Friday, December 18, 2009
For the past two days, I am on board a cruise; Star Cruise Virgo. There is really nothing much to help me occupy my time here except browsing through books in the library cabinet and playing the games in the game arcade. I would say the activities that I do on cruise is rather limited and hence, mundane. I could finally not resist the allure of the computer, so I gave in. I have intended to type this new post at home, as the price of surfing the net here is charged by minute. But at least the price is rather reasonable if you don't surf for too long a time.
I was rather disappointed that I could not go out of the cruise to go to Kuala Lumpur yesterday. My parents are still very concern on my well-being even if I go with them. They are worried that my condition will deteriorate again. So initially i thought that it was quite selfish of them to not let me go along with my relatives, but after thinking it through again, it was out of love for me. They do not want me to have a sudden trigger, which could blemish my reputation, since after all my relatives are unaware of what is going on for me. But it is always not safe to keep the skeleton in the cupboard, as finally the cat will be let out of the bag. It is just a matter of time.

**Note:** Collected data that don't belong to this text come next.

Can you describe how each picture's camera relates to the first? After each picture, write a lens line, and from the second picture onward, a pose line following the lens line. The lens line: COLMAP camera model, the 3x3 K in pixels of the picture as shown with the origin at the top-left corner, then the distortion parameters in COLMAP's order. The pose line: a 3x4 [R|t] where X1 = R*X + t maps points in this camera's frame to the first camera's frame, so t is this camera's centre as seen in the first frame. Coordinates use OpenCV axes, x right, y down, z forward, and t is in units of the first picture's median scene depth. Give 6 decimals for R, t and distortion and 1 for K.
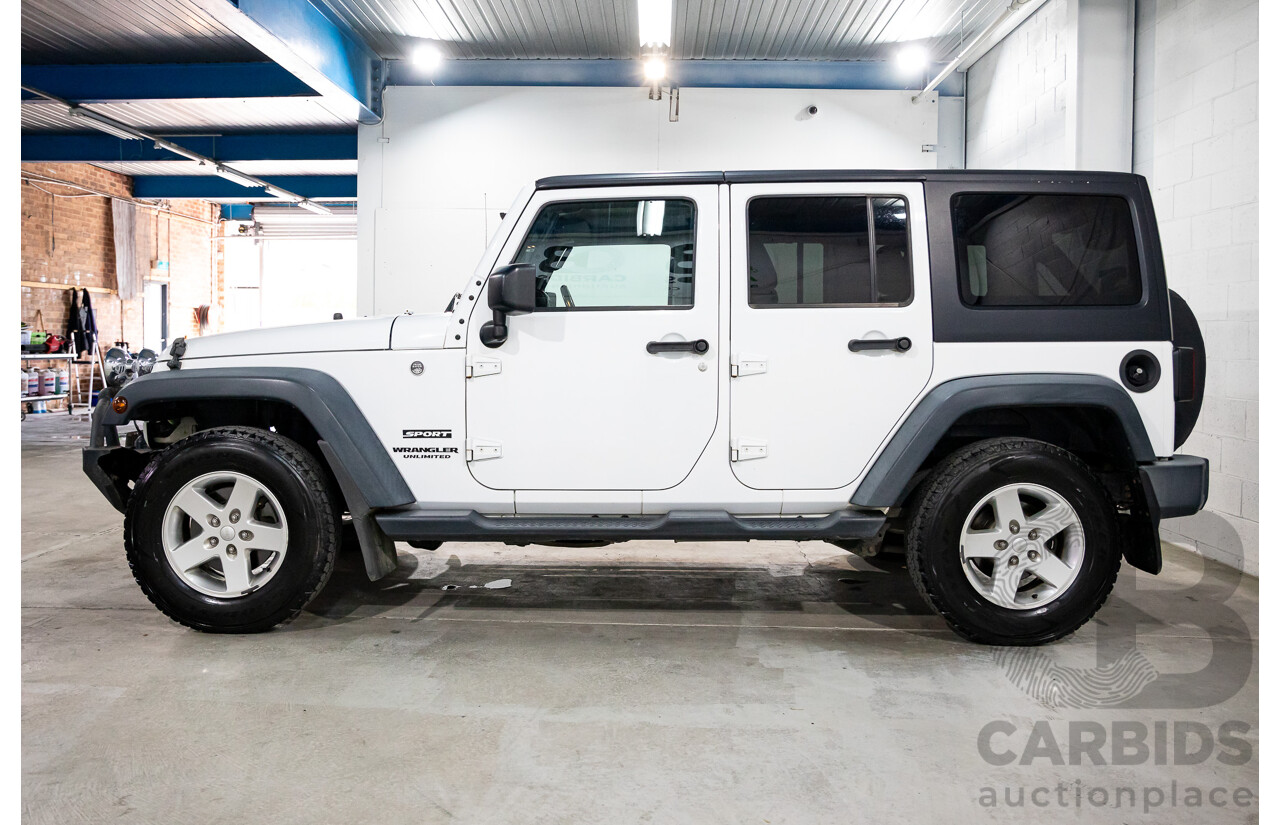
lens RADIAL K [[998.8, 0, 619.2], [0, 998.8, 373.3], [0, 0, 1]] dist [-0.088832, 0.079396]
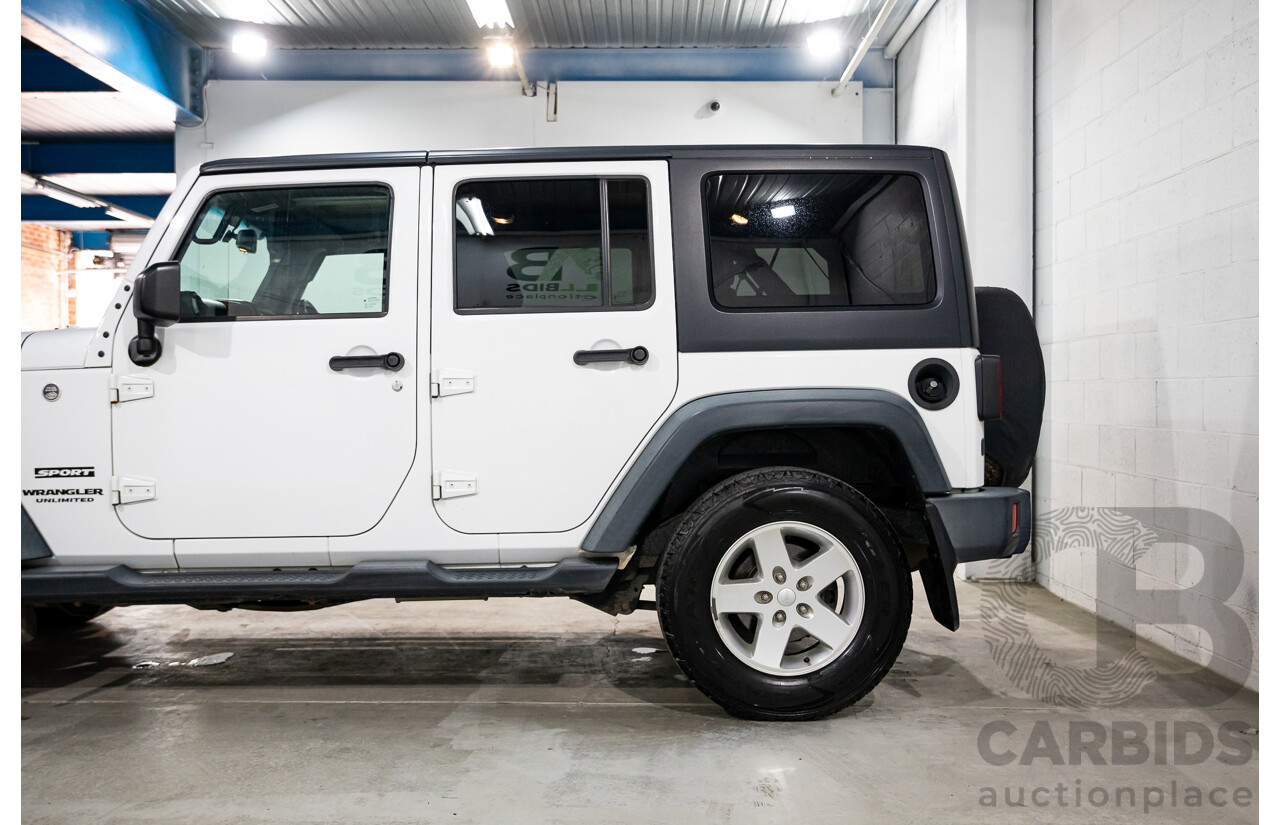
lens RADIAL K [[1162.0, 0, 640.0], [0, 1162.0, 412.5], [0, 0, 1]] dist [-0.012379, 0.026191]
pose [[0.999450, -0.013023, 0.030502, 0.251103], [0.013579, 0.999744, -0.018079, 0.035252], [-0.030259, 0.018484, 0.999371, 0.030614]]
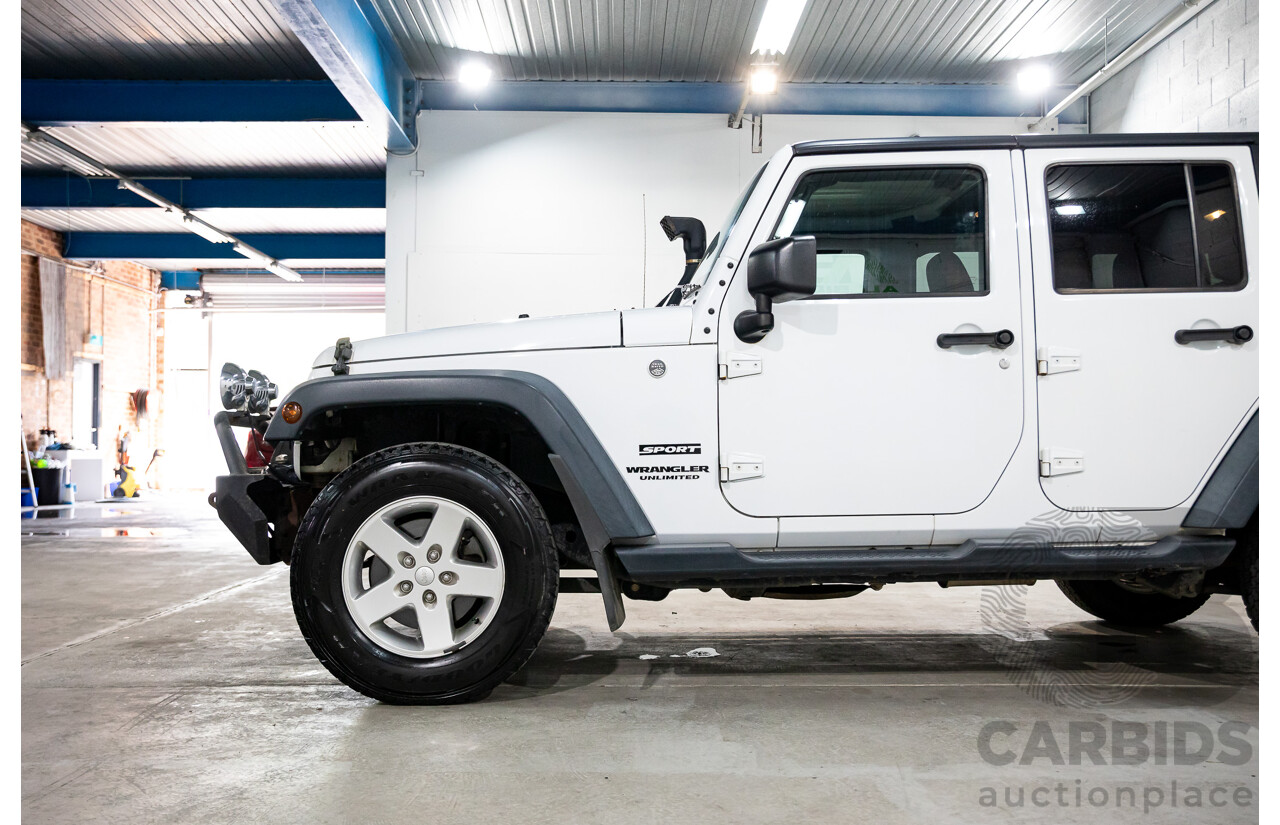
lens RADIAL K [[1138.7, 0, 640.0], [0, 1138.7, 412.5], [0, 0, 1]] dist [-0.012678, 0.020491]
pose [[0.998495, -0.008405, 0.054200, -0.267058], [0.011835, 0.997927, -0.063264, 0.089230], [-0.053556, 0.063810, 0.996524, 0.072940]]
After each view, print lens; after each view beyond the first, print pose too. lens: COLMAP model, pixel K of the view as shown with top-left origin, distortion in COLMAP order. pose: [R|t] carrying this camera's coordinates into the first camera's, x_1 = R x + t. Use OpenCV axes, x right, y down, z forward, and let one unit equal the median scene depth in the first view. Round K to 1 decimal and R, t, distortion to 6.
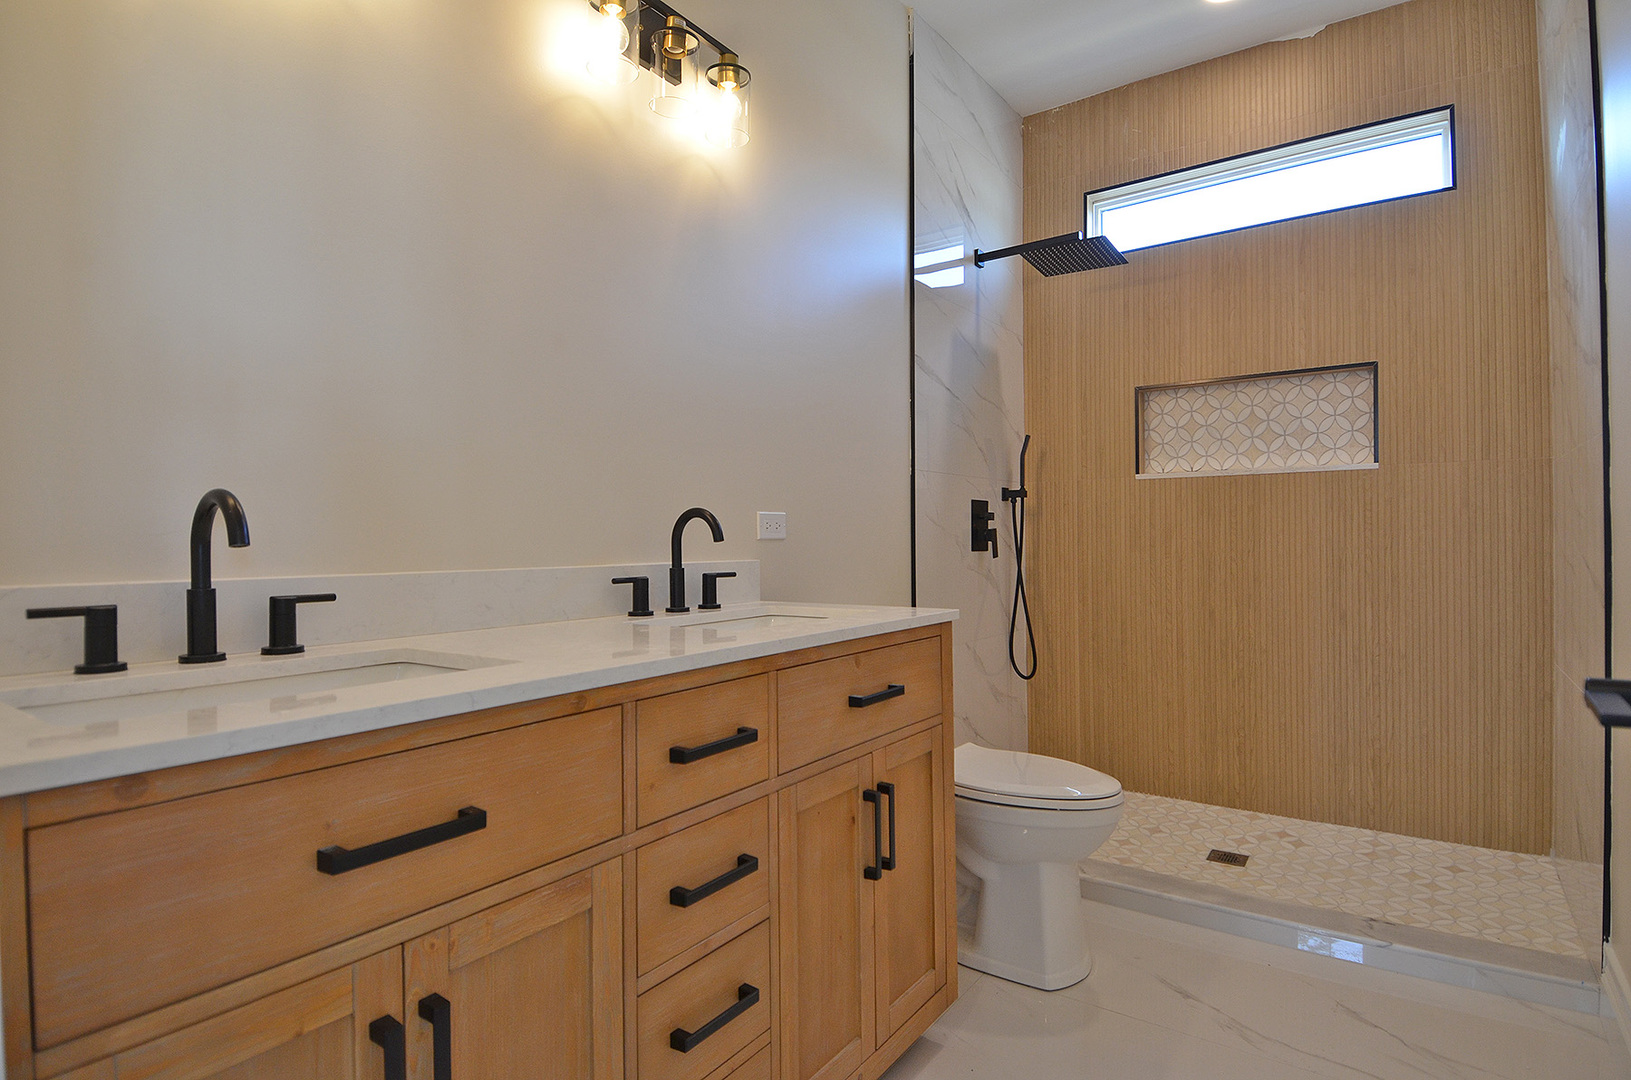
lens RADIAL K [[849.0, 0, 820.2], [0, 849.0, 537.4], [0, 0, 1]] dist [0.049307, -0.051961]
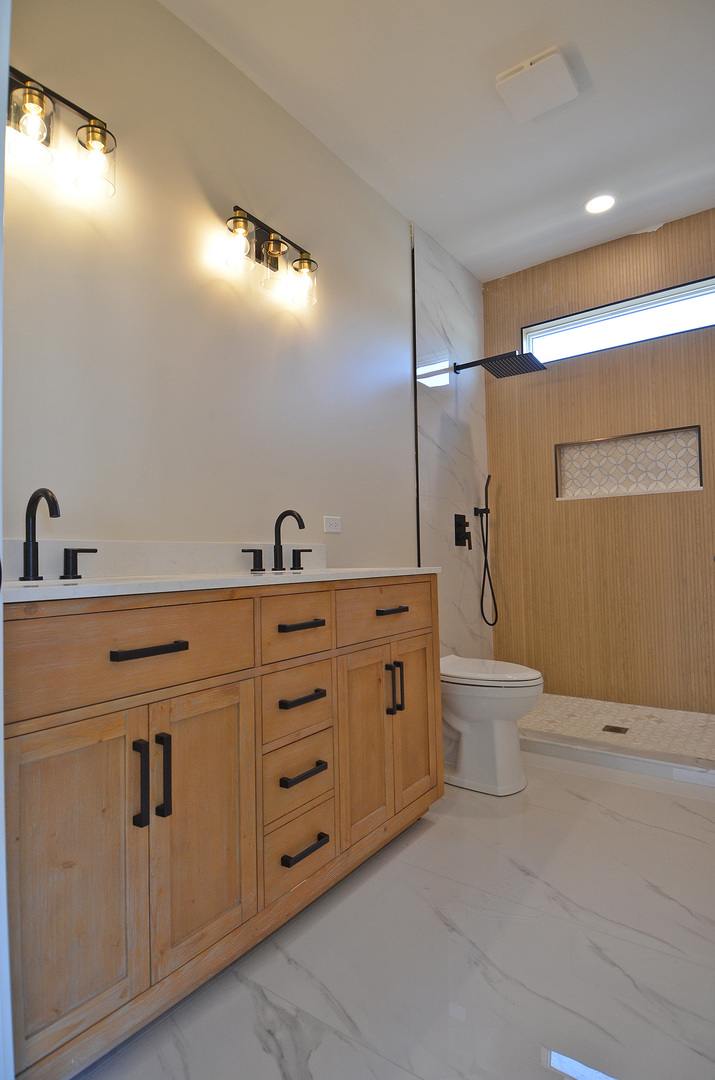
lens RADIAL K [[562.2, 0, 353.7], [0, 562.2, 538.3], [0, 0, 1]] dist [0.049307, -0.051961]
pose [[0.999693, -0.012730, -0.021265, 0.007221], [0.012006, 0.999356, -0.033806, 0.041887], [0.021681, 0.033541, 0.999202, -0.096752]]
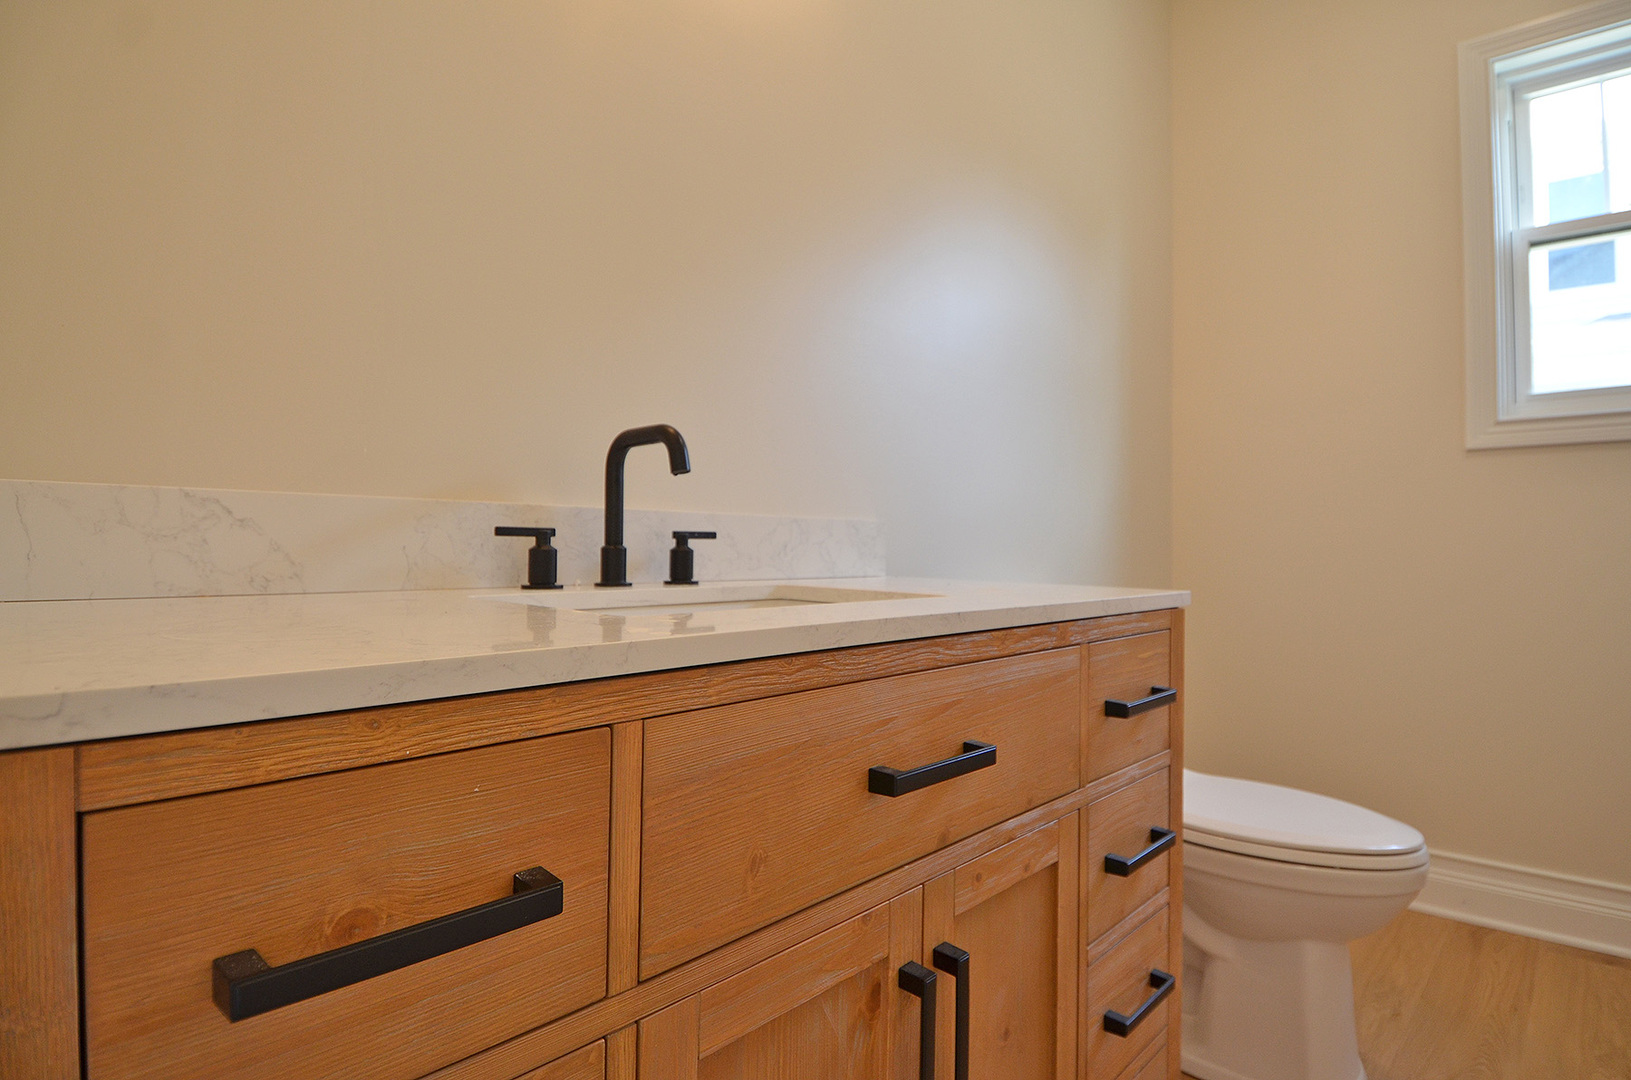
lens RADIAL K [[829.7, 0, 815.5], [0, 829.7, 540.0], [0, 0, 1]] dist [0.037542, -0.047523]
pose [[0.985480, 0.013202, -0.169275, 0.044468], [-0.013303, 0.999911, 0.000537, 0.033368], [0.169267, 0.001723, 0.985569, 0.297849]]
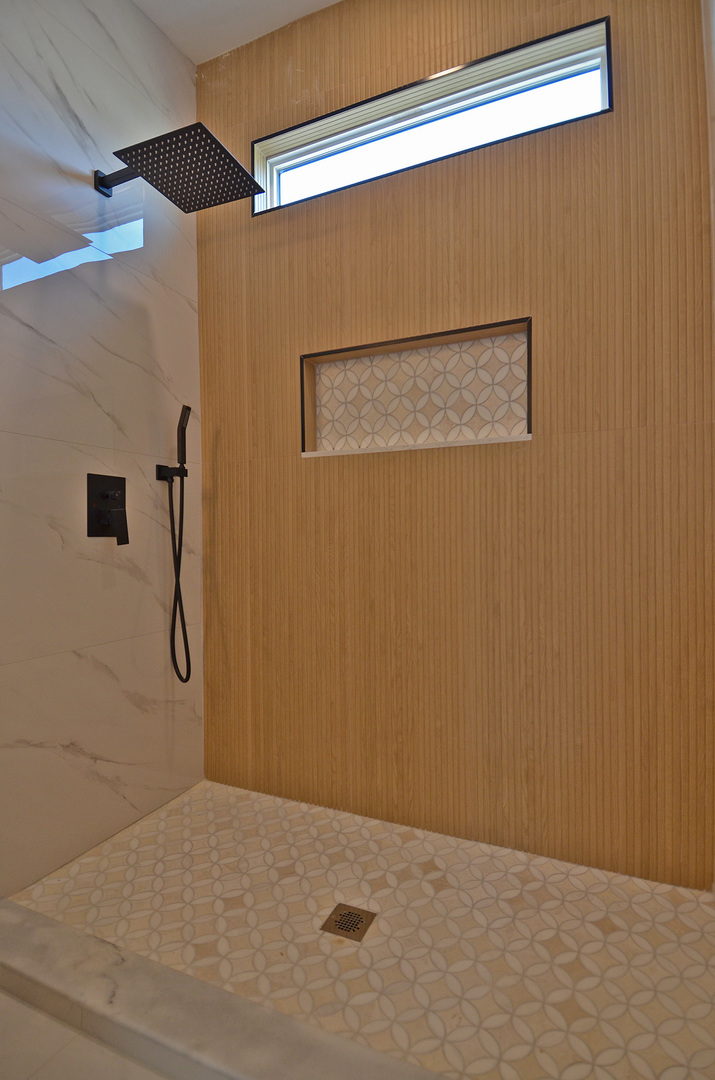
lens RADIAL K [[562.2, 0, 353.7], [0, 562.2, 538.3], [0, 0, 1]] dist [0.049307, -0.051961]
pose [[0.984835, 0.000192, 0.173494, 0.385140], [-0.000828, 0.999993, 0.003592, 0.018553], [-0.173492, -0.003681, 0.984828, 0.480863]]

Some people just do not understand what I am going through. They commented that it is because I am not mentally tough enough, which is a myth. If I am not mentally tough, I would end up in a rehab centre already. Somethings are really out of my control, but at least I find that it does not affect me emotionally, but it disturbs me. I felt rather perturbed in the beginning when I got it, but gradually the apprehension vanished. I wish that one day it will all be gone, because I really want to be the old Mark.